START SOURCE TEXT

Neuromuscular Disorders, including Myasthenia Gravis
What are neuromuscular disorders?
Diseases that affect the nerves that control your voluntary muscles are called neuromuscular disorders. Voluntary muscles are the ones you can control, like in your arms and legs. Your nerve cells send the messages that control these muscles. When the nerve cells become unhealthy or die, those messages don’t work, and communication between your nervous system and muscles breaks down. Because of this, your muscles weaken and waste away.
Many neuromuscular diseases run in families or happen because there is a mutation in your genes. Sometimes, an immune system disorder can cause them. Most of them have no cure. The goal of treatment is to improve symptoms, increase mobility and lengthen life.
Examples of neuromuscular disorders include:
- Myasthenia gravis
- Amyotrophic lateral sclerosis
What is myasthenia gravis?
Myasthenia gravis is a chronic disease marked by different levels of weakness in the voluntary muscles of the body (like the eyes and throat). The muscles that control breathing and neck and limb movements can also be involved.

END SOURCE TEXT
START EXERCISE DATA

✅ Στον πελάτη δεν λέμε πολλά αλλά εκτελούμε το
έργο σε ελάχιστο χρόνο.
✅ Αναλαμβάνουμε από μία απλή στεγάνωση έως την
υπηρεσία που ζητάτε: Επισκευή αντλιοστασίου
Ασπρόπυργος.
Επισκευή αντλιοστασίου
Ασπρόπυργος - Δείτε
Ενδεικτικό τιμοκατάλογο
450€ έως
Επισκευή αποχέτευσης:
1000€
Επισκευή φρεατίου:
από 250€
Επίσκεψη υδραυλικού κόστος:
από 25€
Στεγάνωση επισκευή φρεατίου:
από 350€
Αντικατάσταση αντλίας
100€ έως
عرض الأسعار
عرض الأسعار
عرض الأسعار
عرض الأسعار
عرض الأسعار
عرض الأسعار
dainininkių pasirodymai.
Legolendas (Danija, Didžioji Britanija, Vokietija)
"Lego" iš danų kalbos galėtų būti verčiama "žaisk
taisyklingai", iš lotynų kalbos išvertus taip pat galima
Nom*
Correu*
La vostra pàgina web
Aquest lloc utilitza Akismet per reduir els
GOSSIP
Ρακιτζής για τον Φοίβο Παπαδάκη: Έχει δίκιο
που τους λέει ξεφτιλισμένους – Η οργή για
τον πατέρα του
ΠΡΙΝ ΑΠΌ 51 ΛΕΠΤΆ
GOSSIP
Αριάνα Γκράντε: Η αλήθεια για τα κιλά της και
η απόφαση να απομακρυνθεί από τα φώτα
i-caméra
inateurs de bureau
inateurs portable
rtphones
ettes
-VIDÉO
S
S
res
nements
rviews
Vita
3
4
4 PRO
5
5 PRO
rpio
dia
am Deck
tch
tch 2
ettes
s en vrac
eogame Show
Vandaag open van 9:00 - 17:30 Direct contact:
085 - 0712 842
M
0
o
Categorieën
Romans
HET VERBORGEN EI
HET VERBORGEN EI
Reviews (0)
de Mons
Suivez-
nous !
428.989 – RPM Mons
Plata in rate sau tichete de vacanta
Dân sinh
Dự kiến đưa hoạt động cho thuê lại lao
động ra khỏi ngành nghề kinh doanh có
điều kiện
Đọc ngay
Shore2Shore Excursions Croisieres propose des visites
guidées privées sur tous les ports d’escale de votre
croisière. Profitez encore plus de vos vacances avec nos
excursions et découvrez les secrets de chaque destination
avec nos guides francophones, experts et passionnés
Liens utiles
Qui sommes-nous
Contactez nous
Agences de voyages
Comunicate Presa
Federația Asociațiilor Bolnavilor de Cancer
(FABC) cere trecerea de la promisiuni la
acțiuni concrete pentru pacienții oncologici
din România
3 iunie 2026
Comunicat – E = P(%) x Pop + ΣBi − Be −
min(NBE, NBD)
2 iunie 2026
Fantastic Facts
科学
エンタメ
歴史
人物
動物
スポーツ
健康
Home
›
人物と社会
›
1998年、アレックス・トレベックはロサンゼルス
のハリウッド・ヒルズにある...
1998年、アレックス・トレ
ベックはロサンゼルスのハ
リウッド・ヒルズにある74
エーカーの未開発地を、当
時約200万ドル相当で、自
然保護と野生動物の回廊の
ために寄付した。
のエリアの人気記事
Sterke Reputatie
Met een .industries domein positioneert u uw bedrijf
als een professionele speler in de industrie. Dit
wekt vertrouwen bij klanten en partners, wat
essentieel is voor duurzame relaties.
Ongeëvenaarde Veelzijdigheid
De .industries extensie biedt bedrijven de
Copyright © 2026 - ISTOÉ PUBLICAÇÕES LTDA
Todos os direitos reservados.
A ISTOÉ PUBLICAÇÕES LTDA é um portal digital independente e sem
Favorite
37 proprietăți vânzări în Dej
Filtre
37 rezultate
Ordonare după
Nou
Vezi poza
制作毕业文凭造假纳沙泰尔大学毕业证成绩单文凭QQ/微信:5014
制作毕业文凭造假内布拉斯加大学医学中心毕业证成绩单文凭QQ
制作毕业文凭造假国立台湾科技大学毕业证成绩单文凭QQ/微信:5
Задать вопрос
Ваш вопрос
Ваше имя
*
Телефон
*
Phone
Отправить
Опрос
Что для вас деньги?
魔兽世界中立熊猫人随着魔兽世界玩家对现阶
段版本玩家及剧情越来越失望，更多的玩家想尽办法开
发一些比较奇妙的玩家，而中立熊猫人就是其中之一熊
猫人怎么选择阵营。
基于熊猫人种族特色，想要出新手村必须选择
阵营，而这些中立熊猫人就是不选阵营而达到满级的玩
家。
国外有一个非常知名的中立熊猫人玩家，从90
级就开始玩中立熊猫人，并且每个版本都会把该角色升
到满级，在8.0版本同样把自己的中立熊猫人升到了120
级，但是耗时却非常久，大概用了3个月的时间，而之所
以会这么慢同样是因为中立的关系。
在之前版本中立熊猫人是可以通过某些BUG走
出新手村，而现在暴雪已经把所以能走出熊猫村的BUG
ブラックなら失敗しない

END EXERCISE DATA

#### EXPLORE THE MATERIAL
[a] According to the text on neuromuscular disorders, what is the goal of treatment for most of these diseases?
[b] Continue the text on neuromuscular disorders and myasthenia gravis from where it stops.
These entries are separate material and have no connection to the text about neuromuscular disorders.

#### SOLVED PROBLEMS
[a] To improve symptoms, increase mobility and lengthen life.

[b]
The first symptoms of myasthenia gravis may be:
- Weakness of the eye muscles
- Difficulty in swallowing
- Slurred speech
Myasthenia gravis is an autoimmune disease because the immune system--which normally protects the body from foreign organisms--mistakenly attacks itself. It is not inherited or contagious.
How is myasthenia gravis treated?
Myasthenia gravis can’t be cured, but it can be controlled. Treatment options include:
- Medicines—some increase muscle strength, and others cause the body to make fewer abnormal antibodies. They have to be used with careful medical follow up because they may cause major side effects
- Surgery—thymectomy is the surgical removal of the thymus gland. The thymus gland is often abnormal in people with myasthenia gravis. Removing it improves symptoms in some people.
With treatment, most people with myasthenia can greatly improve their muscle weakness. Some cases may go into remission temporarily, and muscle weakness may disappear so that they can stop taking medicine for it.
What is Amyotrophic lateral sclerosis (ALS)?
Amyotrophic lateral sclerosis (ALS), sometimes called Lou Gehrig's disease, is a neurological disease that attacks the nerve cells responsible for controlling voluntary muscles. It progresses rapidly and is always fatal. In ALS, both the upper motor neurons and the lower motor neurons degenerate or die, and stop sending messages to muscles at all. Unable to function, the muscles gradually weaken, waste away, and twitch. Eventually the brain loses its ability to start and control voluntary movement.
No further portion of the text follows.